For the data set:
$$18,15,12,6,8,2,3,5,20,10$$
Find the value of the $5$th decile, $D_5$.
I computed this 2 ways and each time I got a different answer.
- If the sample size is $n$, then the rank of the $m$th decile is $\frac{mn}{10}$. So in our case it would be $\frac{5(10)}{10}=5$. So it would be the fifth value in the data after we arrange them from the smallest to the largest.
$$2,3,5,6,8,10,12,15,18,20$$
So it would be $D_5=8$.
- We know that $D_5=Q_2$, where $Q_2$ is the second quartile. $Q_2$ is the value with $50%$ of the data below it, so it is the mean of the data. In this case the mean is $9$
So is it $8$ or $9$? Any help would be appreciated. Thanks!

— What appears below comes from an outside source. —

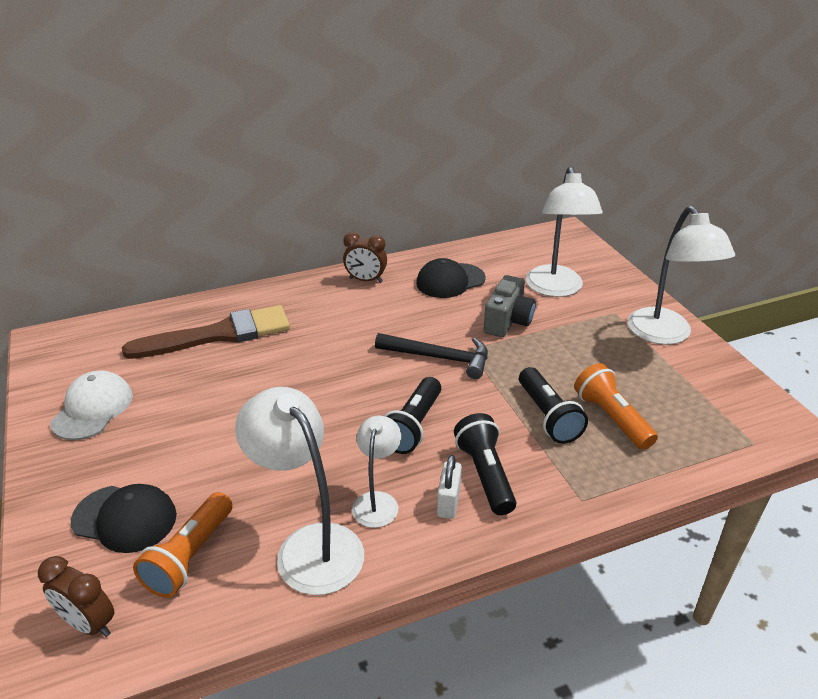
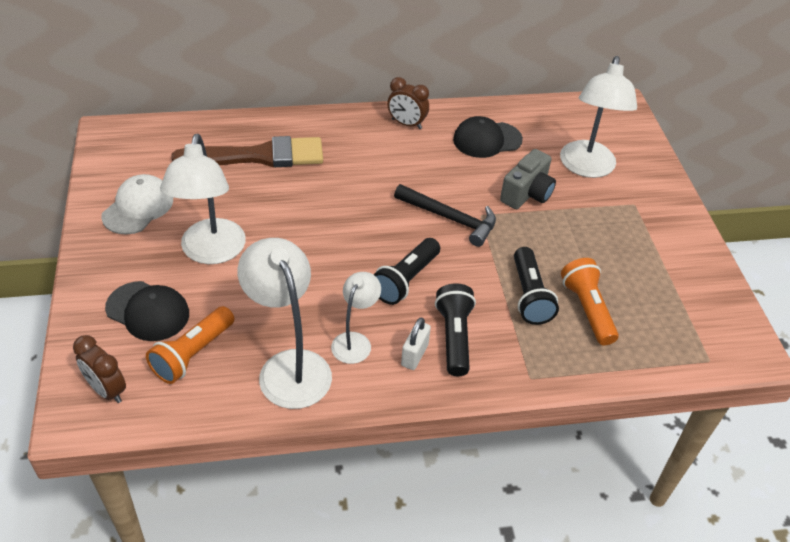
camera: 10 degrees right, 10 degrees up
white lamp [627,205,735,345] -> white lamp moved to [160,134,246,264]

If you use the nearest rank method you came with this inconsisty, just as pointed in quintile from wikipedia
If you use linear interpolation, you determine the position $p$ of the $q$-quantile in the partition $k$ in your set $X$ as
$$p:={k\over q}(N+1) $$
and the value in the position $p$ computing
$$f(p) = \begin{cases} X_{\lfloor p\rfloor}+\left(X_{\lceil p\rceil}-X_{\lfloor p\rfloor}\right)\cdot (p-\lfloor p\rfloor) & ,p\notin\Bbb N \\[2ex] X_p & ,p\in\Bbb N \end{cases}$$
where $X_p$ is the $p$-element of your ordered set and $\lfloor p\rfloor$ is the integer part of your real number and $\lceil p\rceil = \lfloor p\rfloor +1$.
Appying to your case goes like this. The position $p$ of $D_5$ is calcuted as
$$p={5\over 10}(11)=5.5 $$
then $f(5.5)$ is equal to
$$f(5.5)=8+(10-8)\cdot(0.5)=8+2\cdot0.5=9 $$
If you do the same for the median, gives the same result making consistent.